Crime

Crime jokes

Baby

If your wife dies of childbirth, can you press charges on the baby?

Law

What did the cop say to the muslim breaking the law?

"That's against th-Allah (read like da-law)."

Prison

I was taking a walk near the prison when I saw a good looking guy climbing down the fence, and when he noticed me, he gave me a sneer! It was pretty condescending.

Memes

Consent

What’s the best part about fucking a dead bitch?

You don’t need consent.

Rape

About to go on a date.

But she was late.

So I got some tape.

And eventually punished her with rape.

Rape

My wife said if I rape her again, she would leave me. Why didn't anyone tell me it was that easy?

Nun

The very young and pretty nun was walking home from the soup kitchen when a homeless man dragged her into the woods and had his way with her.

When he was done, he asked her what she would tell the Mother Superior when she got back to the convent. She calmly said that she would tell her the truth.

She said: "I will tell her that I was on my way home when the most disgusting, repulsive, and abhorrent man dragged me into the woods and had his way with me... twice; that is if you are not too tired."

Bag

So a lady was walking down the street with two bags, and one of the bags was leaking $100 bills. A cop pulls up and he says, “Ma’am, ma’am, your bag is leaking hundred dollar bills.” Then she says, “Oh, thank you. I wonder how long that’s been going on.” And the cop says, “Before I help you, may I ask why your bag is leaking $100 bills?” And the lady says, “OK, I’ll tell you. So I live next to a stadium, and I have this beautiful rose garden, but these dumb teenagers always try and pee on the rosebushes. So they stick their junk through the fence, and I grab their junk. I said, ‘$100 dollars or it’s coming off.’” The cop says, “Oh, OK, well what’s the other bag for?” And she says, “Well, not all of them want to give me $100.”

Pedophile

What's the difference between a Catholic priest and a pedophile? There isn't a difference.

Pedophile

What kind of file do you need to turn a 15 mm hole into a 40 mm hole? A pedophile.

Baby

How many babies does it take to change a lightbulb?

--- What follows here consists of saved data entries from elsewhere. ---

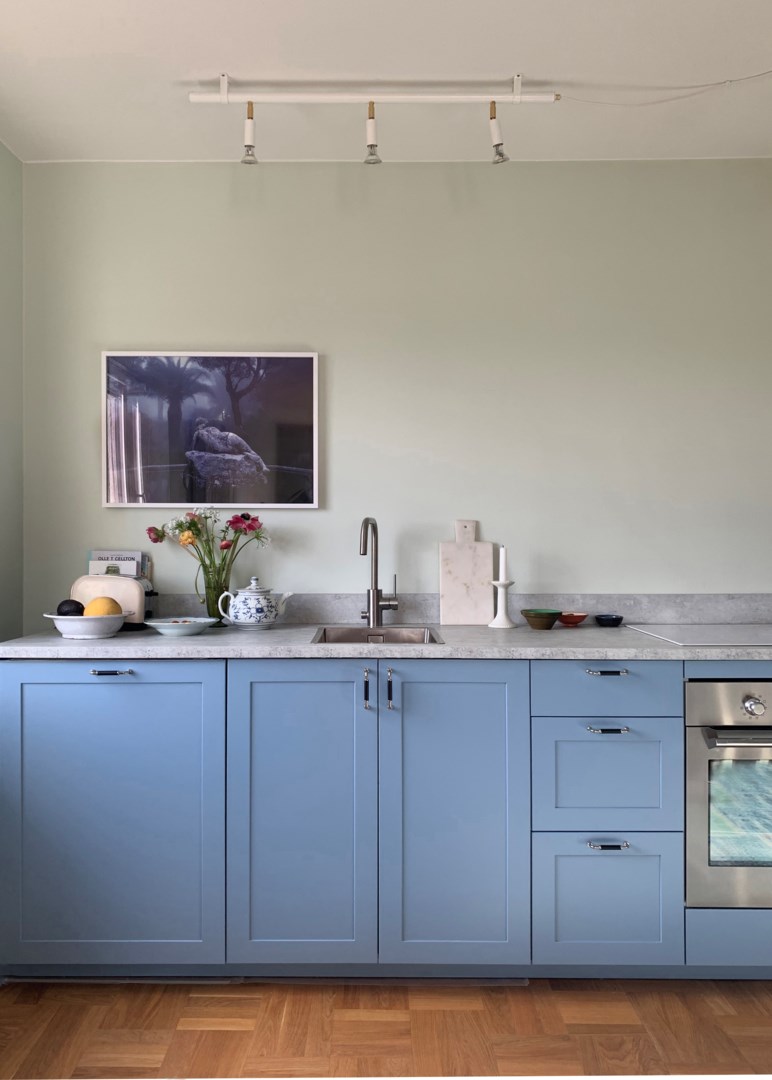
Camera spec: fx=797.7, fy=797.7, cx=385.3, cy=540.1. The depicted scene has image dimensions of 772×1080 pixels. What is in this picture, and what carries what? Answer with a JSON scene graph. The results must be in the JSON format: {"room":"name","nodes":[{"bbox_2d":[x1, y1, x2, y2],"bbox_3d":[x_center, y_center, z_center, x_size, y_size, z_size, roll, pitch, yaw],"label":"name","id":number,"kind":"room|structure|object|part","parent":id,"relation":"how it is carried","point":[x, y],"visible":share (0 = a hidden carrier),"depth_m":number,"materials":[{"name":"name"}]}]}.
{"room":"kitchen","nodes":[
{"label":"kitchen","id":0,"kind":"room"},
{"bbox_2d":[0,137,23,643],"bbox_3d":[-1.357,-0.046,1.151,0.181,2.609,3.334,0,0,0],"label":"left wall","id":1,"kind":"structure","parent":0,"point":[16,164],"depth_m":2.72,"materials":[{"name":"green paint"}]},
{"bbox_2d":[87,551,147,579],"bbox_3d":[-0.934,0.167,2.777,0.200,0.271,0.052,0,0,0],"label":"book","id":2,"kind":"object","parent":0,"point":[111,559],"visible":0.36,"depth_m":2.78,"materials":[{"name":"white paper"}]},
{"bbox_2d":[0,976,771,1079],"bbox_3d":[0.804,1.262,0.219,4.521,0.102,5.257,0,0,0],"label":"floor","id":3,"kind":"structure","parent":0,"point":[640,994],"depth_m":1.99,"materials":[{"name":"brown wood"}]},
{"bbox_2d":[0,652,771,983],"bbox_3d":[0.780,0.757,2.381,3.576,0.902,0.672,0,0,0],"label":"base cabinet","id":4,"kind":"object","parent":3,"relation":"on","point":[62,822],"visible":0.89,"depth_m":2.14,"materials":[{"name":"blue paint"}]},
{"bbox_3d":[-0.729,0.349,2.116,0.096,0.013,0.038,0,0,0],"label":"drawer pull","id":5,"kind":"part","parent":4,"relation":"part of","materials":[{"name":"silver metal"}]},
{"bbox_3d":[-0.758,0.740,2.116,0.601,0.784,0.045,0,0,0],"label":"cabinet door","id":6,"kind":"part","parent":4,"relation":"part of","materials":[{"name":"blue paint"}]},
{"bbox_3d":[-0.227,0.743,2.097,0.382,0.819,0.070,0,0,0],"label":"door","id":7,"kind":"part","parent":4,"relation":"part of","materials":[{"name":"blue paint"}]},
{"bbox_3d":[-0.055,0.401,2.139,0.014,0.101,0.031,0,0,0],"label":"handle","id":8,"kind":"part","parent":4,"relation":"part of","materials":[{"name":"black metal"}]},
{"bbox_2d":[0,622,770,659],"bbox_3d":[0.406,0.299,2.397,3.006,0.032,0.712,0,0,0],"label":"countertop","id":9,"kind":"structure","parent":4,"relation":"on","point":[274,631],"depth_m":2.16,"materials":[{"name":"grey stone"}]},
{"bbox_2d":[43,612,126,638],"bbox_3d":[-0.900,0.256,2.397,0.242,0.065,0.242,0,0,10],"label":"white bowl","id":10,"kind":"object","parent":9,"relation":"on","point":[65,629],"visible":0.88,"depth_m":2.32,"materials":[{"name":"white ceramic"}]},
{"bbox_2d":[56,599,85,615],"bbox_3d":[-0.941,0.215,2.386,0.081,0.075,0.078,0,0,17],"label":"avocado","id":11,"kind":"object","parent":10,"relation":"in","point":[76,605],"visible":0.68,"depth_m":2.36,"materials":[{"name":"food"}]},
{"bbox_2d":[84,596,121,616],"bbox_3d":[-0.838,0.212,2.372,0.100,0.089,0.098,0,0,44],"label":"fruit","id":12,"kind":"object","parent":10,"relation":"in","point":[98,611],"visible":0.66,"depth_m":2.34,"materials":[{"name":"yellow food"}]},
{"bbox_2d":[72,574,150,628],"bbox_3d":[-0.892,0.200,2.600,0.264,0.177,0.170,0,0,0],"label":"toaster","id":13,"kind":"object","parent":9,"relation":"on","point":[131,605],"visible":0.58,"depth_m":2.53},
{"bbox_2d":[145,616,217,636],"bbox_3d":[-0.634,0.267,2.478,0.219,0.043,0.218,0,0,22],"label":"white dish","id":14,"kind":"object","parent":9,"relation":"on","point":[157,624],"visible":0.99,"depth_m":2.42,"materials":[{"name":"ceramic"}]},
{"bbox_2d":[198,554,233,626],"bbox_3d":[-0.565,0.178,2.659,0.106,0.220,0.099,0,0,0],"label":"glass vase","id":15,"kind":"object","parent":9,"relation":"on","point":[212,607],"visible":0.82,"depth_m":2.63,"materials":[{"name":"green glass"}]},
{"bbox_2d":[146,509,268,607],"bbox_3d":[-0.587,0.085,2.668,0.416,0.403,0.236,0,0,0],"label":"flower bouquet","id":16,"kind":"object","parent":15,"relation":"in","point":[195,524],"visible":0.75,"depth_m":2.65,"materials":[{"name":"plant"}]},
{"bbox_2d":[216,577,293,629],"bbox_3d":[-0.423,0.203,2.587,0.216,0.167,0.171,0,0,-12],"label":"teapot","id":17,"kind":"object","parent":9,"relation":"on","point":[237,603],"visible":0.98,"depth_m":2.53,"materials":[{"name":"white ceramic"}]},
{"bbox_2d":[311,626,444,644],"bbox_3d":[-0.026,0.369,2.458,0.377,0.154,0.409,0,0,0],"label":"sink","id":18,"kind":"object","parent":9,"relation":"in","point":[393,639],"visible":0.31,"depth_m":2.64,"materials":[{"name":"silver metal"}]},
{"bbox_2d":[359,517,399,626],"bbox_3d":[-0.024,0.108,2.643,0.116,0.367,0.221,0,0,0],"label":"faucet","id":19,"kind":"object","parent":9,"relation":"on","point":[373,607],"visible":0.99,"depth_m":2.71,"materials":[{"name":"silver metal"}]},
{"bbox_2d":[440,520,493,624],"bbox_3d":[0.283,0.108,2.775,0.184,0.359,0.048,0,0,0],"label":"cutting board","id":20,"kind":"object","parent":9,"relation":"on","point":[459,574],"visible":1,"depth_m":2.76,"materials":[{"name":"white stone"}]},
{"bbox_2d":[488,580,516,628],"bbox_3d":[0.387,0.211,2.649,0.093,0.160,0.093,0,0,39],"label":"candlestick","id":21,"kind":"object","parent":9,"relation":"on","point":[506,620],"visible":0.98,"depth_m":2.63,"materials":[{"name":"white ceramic"}]},
{"bbox_2d":[498,545,508,582],"bbox_3d":[0.390,0.119,2.639,0.041,0.228,0.041,0,0,35],"label":"candle","id":22,"kind":"object","parent":21,"relation":"in","point":[504,574],"visible":0.96,"depth_m":2.63,"materials":[{"name":"white wax"}]},
{"bbox_2d":[521,609,559,630],"bbox_3d":[0.511,0.261,2.619,0.126,0.057,0.126,0,0,36],"label":"green bowl","id":23,"kind":"object","parent":9,"relation":"on","point":[537,618],"visible":1,"depth_m":2.58,"materials":[{"name":"green ceramic"}]},
{"bbox_2d":[558,612,588,626],"bbox_3d":[0.636,0.270,2.723,0.104,0.040,0.104,0,0,-25],"label":"red bowl","id":24,"kind":"object","parent":9,"relation":"on","point":[581,616],"visible":0.99,"depth_m":2.69,"materials":[{"name":"red ceramic"}]},
{"bbox_2d":[595,613,623,627],"bbox_3d":[0.757,0.273,2.704,0.093,0.035,0.092,0,0,16],"label":"small bowl","id":25,"kind":"object","parent":9,"relation":"on","point":[620,618],"visible":0.99,"depth_m":2.68,"materials":[{"name":"ceramic"}]},
{"bbox_2d":[625,623,771,646],"bbox_3d":[1.108,0.285,2.423,0.594,0.007,0.502,0,0,0],"label":"cooktop","id":26,"kind":"object","parent":9,"relation":"in","point":[770,639],"visible":0.98,"depth_m":2.40,"materials":[{"name":"white"}]},
{"bbox_3d":[0.009,0.405,2.147,0.014,0.107,0.032,0,0,0],"label":"handle","id":27,"kind":"part","parent":4,"relation":"part of","materials":[{"name":"metal"}]},
{"bbox_3d":[0.175,0.744,2.088,0.378,0.823,0.073,0,0,0],"label":"door","id":28,"kind":"part","parent":4,"relation":"part of","materials":[{"name":"blue paint"}]},
{"bbox_3d":[0.587,0.349,2.125,0.100,0.012,0.042,0,0,0],"label":"drawer pull","id":29,"kind":"part","parent":4,"relation":"part of","materials":[{"name":"silver metal"}]},
{"bbox_3d":[0.573,0.785,2.066,0.096,0.013,0.042,0,0,0],"label":"drawer pull","id":30,"kind":"part","parent":4,"relation":"part of","materials":[{"name":"silver metal"}]},
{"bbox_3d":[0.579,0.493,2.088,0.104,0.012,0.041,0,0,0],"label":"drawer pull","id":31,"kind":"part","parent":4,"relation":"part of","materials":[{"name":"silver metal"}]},
{"bbox_3d":[0.585,0.950,2.102,0.366,0.320,0.033,0,0,0],"label":"drawer","id":32,"kind":"part","parent":4,"relation":"part of","materials":[{"name":"blue paint"}]},
{"bbox_2d":[683,678,771,907],"bbox_3d":[1.122,0.680,2.349,0.636,0.624,0.576,0,0,0],"label":"oven","id":33,"kind":"object","parent":4,"relation":"in","point":[713,687],"visible":0.86,"depth_m":2.12,"materials":[{"name":"silver metal"}]},
{"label":"control panel","id":34,"kind":"part","parent":33,"relation":"part of","materials":[{"name":"silver metal"}]},
{"bbox_3d":[1.061,0.487,1.978,0.548,0.027,0.073,0,0,0],"label":"oven handle","id":35,"kind":"part","parent":33,"relation":"part of","materials":[{"name":"silver metal"}]},
{"bbox_3d":[0.937,0.427,2.045,0.044,0.047,0.040,0,0,0],"label":"control knob","id":36,"kind":"part","parent":33,"relation":"part of","materials":[{"name":"silver metal"}]},
{"bbox_2d":[0,0,771,164],"bbox_3d":[0.716,-1.388,1.060,4.341,0.131,3.745,0,0,0],"label":"ceiling","id":37,"kind":"structure","parent":0,"point":[532,64],"depth_m":2.29,"materials":[{"name":"white paint"}]},
{"bbox_2d":[188,74,560,167],"bbox_3d":[-0.002,-1.229,2.372,1.068,0.238,0.112,0,0,0],"label":"track light","id":38,"kind":"object","parent":37,"relation":"attached to","point":[226,83],"visible":0.98,"depth_m":2.35,"materials":[{"name":"white metal"}]},
{"bbox_2d":[560,70,771,104],"bbox_3d":[1.092,-1.148,2.267,1.179,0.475,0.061,0,0,9],"label":"cable","id":39,"kind":"object","parent":37,"relation":"hanging from","point":[731,81],"visible":0.97,"depth_m":2.33,"materials":[{"name":"white plastic"}]},
{"bbox_2d":[21,162,771,612],"bbox_3d":[1.060,-0.040,2.862,4.648,2.560,0.185,0,0,0],"label":"back wall","id":40,"kind":"structure","parent":0,"point":[254,329],"depth_m":2.79,"materials":[{"name":"paint"}]},
{"bbox_2d":[101,349,317,508],"bbox_3d":[-0.618,-0.391,2.809,0.764,0.549,0.031,0,0,0],"label":"framed picture","id":41,"kind":"object","parent":40,"relation":"attached to","point":[301,355],"visible":0.99,"depth_m":2.80},
{"bbox_2d":[149,593,771,623],"bbox_3d":[0.433,0.238,2.779,2.678,0.104,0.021,0,0,0],"label":"backsplash","id":42,"kind":"structure","parent":40,"relation":"attached to","point":[702,618],"depth_m":2.78,"materials":[{"name":"grey stone"}]}
]}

More than 9 because my basement's still dark.

Gun

The kid with a gun walked into my classroom and fucking shot the teacher.

He pointed the gun at me and asked, "What's 2+2?" I answer him and he writes the answer down on his test. He did this with every kid. He got a 100%, expelled, and a lifetime in prison. Hey, at least he gets free food.

Flasher

"Did you hear about the flasher who exposed himself to two elderly ladies in Central Park? One had a stroke. The other couldn’t quite reach."

Difference

What’s the difference between a pickpocket and a peeping tom?

One snatches your watch. The other watches your snatch.